═══ DATA TO PROCESS ═══

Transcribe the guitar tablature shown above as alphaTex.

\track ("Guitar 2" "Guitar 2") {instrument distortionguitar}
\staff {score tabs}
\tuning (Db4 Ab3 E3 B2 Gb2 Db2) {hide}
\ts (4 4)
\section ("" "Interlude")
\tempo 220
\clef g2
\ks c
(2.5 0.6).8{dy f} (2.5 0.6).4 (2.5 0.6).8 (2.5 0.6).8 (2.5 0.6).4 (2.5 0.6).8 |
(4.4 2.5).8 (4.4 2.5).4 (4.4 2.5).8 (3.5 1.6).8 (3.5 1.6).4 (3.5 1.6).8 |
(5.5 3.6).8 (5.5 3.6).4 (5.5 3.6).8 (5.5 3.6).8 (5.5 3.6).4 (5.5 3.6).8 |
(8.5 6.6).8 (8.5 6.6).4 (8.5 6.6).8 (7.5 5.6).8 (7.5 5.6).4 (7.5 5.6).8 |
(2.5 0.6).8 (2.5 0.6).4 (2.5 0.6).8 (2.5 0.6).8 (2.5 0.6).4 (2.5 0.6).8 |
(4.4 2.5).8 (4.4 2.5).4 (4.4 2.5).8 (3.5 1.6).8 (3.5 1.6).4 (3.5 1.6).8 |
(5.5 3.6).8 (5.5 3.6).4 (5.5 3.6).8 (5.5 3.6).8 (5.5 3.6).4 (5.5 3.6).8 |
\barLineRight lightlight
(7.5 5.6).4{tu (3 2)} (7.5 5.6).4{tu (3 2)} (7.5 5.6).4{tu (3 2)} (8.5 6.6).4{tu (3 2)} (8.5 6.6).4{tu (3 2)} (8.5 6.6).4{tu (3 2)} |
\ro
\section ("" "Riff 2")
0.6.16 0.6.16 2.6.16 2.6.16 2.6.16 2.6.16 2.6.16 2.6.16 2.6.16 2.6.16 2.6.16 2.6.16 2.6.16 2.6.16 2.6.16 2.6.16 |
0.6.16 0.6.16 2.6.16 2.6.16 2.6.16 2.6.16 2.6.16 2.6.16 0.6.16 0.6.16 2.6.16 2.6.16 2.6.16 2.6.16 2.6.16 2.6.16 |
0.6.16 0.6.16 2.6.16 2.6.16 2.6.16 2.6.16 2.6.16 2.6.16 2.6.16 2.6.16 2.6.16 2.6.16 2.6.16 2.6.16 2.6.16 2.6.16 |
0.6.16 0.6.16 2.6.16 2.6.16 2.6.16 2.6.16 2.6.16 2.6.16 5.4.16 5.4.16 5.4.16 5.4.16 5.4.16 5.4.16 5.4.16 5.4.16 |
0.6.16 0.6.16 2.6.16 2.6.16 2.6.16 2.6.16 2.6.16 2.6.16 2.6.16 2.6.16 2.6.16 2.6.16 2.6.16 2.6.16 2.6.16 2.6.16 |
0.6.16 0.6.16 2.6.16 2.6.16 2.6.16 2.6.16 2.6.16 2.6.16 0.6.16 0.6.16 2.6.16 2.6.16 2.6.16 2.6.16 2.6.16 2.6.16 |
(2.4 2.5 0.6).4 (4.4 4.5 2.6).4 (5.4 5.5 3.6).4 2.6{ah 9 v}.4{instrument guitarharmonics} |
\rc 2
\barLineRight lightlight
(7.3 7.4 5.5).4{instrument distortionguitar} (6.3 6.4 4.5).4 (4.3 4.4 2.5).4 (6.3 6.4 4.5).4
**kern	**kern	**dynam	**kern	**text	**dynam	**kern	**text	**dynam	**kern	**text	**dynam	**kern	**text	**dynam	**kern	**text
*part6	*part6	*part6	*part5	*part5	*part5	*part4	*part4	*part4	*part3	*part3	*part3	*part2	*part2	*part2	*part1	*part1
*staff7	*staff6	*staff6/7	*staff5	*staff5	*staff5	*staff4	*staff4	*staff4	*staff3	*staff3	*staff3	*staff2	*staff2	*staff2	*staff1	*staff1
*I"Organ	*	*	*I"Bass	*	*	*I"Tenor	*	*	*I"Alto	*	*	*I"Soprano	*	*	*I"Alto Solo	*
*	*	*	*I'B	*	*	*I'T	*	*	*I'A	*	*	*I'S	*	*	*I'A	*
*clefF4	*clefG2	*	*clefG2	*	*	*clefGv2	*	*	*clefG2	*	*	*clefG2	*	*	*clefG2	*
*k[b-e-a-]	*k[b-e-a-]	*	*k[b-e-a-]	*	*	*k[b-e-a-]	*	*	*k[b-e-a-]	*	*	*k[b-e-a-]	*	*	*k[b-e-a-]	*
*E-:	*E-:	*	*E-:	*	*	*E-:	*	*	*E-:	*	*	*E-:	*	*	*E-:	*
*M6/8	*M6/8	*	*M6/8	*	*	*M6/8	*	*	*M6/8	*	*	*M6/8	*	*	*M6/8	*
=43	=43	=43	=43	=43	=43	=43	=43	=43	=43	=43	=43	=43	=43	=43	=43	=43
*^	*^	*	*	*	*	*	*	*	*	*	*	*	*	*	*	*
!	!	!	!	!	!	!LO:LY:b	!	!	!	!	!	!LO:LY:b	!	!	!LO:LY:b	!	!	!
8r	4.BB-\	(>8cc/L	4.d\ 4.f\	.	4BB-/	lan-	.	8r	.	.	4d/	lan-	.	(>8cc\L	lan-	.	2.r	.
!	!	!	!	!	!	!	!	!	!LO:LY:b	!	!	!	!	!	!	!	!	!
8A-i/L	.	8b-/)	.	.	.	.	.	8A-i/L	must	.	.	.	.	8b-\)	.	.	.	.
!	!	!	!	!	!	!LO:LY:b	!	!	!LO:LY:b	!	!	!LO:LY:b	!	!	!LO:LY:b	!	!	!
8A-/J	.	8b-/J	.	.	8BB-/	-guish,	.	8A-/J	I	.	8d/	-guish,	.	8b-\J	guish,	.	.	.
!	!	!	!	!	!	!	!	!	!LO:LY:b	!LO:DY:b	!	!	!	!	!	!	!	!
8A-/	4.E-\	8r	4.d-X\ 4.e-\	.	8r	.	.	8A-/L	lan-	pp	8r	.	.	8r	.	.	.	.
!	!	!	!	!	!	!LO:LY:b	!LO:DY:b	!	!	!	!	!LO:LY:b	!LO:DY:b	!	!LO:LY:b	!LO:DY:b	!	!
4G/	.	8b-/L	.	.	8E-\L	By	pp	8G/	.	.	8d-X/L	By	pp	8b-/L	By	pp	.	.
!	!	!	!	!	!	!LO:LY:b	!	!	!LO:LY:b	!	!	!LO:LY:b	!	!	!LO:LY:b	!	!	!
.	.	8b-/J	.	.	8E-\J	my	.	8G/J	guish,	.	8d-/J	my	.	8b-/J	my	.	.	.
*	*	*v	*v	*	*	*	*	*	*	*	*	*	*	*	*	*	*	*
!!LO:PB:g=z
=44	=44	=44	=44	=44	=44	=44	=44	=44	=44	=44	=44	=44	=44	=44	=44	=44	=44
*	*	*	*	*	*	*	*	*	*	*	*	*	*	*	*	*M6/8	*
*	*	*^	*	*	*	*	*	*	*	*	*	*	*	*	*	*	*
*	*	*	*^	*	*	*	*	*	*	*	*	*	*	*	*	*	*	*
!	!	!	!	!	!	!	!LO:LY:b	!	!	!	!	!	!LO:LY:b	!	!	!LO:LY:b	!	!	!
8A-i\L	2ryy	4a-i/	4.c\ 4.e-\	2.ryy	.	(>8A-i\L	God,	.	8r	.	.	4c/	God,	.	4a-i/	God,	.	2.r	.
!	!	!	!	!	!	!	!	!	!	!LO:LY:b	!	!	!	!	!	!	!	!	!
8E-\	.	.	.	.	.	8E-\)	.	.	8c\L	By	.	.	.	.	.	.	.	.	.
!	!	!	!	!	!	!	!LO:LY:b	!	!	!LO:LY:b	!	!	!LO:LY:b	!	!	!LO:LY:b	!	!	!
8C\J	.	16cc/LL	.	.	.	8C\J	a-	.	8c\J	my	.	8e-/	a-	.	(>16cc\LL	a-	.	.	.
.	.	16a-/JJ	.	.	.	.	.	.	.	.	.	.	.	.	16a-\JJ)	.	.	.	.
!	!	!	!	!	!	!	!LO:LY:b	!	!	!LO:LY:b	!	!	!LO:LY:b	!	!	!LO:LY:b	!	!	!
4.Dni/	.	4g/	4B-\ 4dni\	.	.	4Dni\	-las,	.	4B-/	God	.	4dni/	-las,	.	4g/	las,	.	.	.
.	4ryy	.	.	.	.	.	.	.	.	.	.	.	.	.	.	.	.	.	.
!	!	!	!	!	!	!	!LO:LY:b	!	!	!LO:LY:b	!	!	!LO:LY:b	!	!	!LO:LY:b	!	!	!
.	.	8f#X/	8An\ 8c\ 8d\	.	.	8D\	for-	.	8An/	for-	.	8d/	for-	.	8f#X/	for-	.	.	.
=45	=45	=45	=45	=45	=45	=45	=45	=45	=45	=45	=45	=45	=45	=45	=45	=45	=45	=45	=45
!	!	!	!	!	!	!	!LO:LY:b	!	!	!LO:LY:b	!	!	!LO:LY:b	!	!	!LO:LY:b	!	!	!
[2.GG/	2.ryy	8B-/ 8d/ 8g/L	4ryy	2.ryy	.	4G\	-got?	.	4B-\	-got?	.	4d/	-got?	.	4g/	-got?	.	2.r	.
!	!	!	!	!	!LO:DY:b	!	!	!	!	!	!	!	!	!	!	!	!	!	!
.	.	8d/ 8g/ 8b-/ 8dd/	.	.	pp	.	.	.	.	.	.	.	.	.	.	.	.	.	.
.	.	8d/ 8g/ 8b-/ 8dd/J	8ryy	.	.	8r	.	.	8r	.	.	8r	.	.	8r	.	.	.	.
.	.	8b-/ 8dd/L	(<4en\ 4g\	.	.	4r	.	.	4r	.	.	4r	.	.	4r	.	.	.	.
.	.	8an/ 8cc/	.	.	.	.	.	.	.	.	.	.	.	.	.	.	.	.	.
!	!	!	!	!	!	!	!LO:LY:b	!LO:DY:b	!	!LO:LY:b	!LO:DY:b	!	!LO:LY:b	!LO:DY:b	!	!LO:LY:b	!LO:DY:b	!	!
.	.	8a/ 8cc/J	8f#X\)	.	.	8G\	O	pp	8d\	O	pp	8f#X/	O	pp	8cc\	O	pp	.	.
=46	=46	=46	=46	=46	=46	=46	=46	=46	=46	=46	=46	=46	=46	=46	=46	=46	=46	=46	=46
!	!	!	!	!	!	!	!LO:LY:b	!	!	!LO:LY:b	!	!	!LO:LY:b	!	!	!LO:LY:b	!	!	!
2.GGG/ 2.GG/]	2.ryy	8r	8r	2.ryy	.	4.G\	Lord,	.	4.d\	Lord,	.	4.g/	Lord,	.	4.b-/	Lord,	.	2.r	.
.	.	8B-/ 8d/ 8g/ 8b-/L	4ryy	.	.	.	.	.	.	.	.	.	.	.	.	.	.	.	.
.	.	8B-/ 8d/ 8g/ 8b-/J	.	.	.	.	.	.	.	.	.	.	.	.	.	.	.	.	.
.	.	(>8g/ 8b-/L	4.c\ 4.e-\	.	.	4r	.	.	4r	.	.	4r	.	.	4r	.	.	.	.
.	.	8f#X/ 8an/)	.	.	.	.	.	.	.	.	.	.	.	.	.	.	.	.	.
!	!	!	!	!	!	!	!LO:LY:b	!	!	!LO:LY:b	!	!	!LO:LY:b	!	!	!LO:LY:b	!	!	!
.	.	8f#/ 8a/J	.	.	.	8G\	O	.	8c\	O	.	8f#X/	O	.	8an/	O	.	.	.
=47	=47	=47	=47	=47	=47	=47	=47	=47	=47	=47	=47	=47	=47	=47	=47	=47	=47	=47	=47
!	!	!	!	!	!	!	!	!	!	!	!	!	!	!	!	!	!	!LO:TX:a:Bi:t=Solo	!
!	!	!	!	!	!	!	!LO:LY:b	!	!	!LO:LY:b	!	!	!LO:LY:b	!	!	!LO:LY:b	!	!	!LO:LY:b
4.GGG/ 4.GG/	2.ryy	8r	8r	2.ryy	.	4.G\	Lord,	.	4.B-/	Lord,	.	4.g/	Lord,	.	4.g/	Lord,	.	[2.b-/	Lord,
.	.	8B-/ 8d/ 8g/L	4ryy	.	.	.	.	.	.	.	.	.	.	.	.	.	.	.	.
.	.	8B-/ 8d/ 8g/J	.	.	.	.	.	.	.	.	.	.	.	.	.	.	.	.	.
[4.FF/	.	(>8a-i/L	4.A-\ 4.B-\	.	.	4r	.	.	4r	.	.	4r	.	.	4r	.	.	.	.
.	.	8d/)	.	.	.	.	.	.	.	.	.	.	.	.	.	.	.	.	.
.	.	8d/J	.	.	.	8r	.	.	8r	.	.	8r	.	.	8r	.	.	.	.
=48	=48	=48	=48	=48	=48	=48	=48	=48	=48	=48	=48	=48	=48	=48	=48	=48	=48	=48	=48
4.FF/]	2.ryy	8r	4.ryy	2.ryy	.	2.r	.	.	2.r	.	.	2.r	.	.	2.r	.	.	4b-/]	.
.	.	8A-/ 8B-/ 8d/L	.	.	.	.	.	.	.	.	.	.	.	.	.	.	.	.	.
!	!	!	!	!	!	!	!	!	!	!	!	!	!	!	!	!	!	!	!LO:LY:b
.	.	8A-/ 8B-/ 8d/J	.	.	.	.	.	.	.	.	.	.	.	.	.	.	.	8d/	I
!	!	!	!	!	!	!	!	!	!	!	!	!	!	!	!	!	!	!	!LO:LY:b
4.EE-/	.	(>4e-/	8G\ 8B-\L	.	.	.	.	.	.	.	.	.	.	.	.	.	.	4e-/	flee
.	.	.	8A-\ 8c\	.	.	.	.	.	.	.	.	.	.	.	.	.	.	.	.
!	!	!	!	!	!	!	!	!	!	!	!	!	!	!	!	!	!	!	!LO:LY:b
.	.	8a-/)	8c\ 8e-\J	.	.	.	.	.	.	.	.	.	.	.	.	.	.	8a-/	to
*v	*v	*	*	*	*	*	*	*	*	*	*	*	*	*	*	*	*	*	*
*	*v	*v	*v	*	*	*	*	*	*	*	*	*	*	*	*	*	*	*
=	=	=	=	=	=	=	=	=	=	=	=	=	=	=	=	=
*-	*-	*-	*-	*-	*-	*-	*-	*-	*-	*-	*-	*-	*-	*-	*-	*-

═══

→ REQUIRED TASK: Count the lines that contain the string "Solo", with case counting, and give only the number.

→ EXERCISE OUTPUT: 2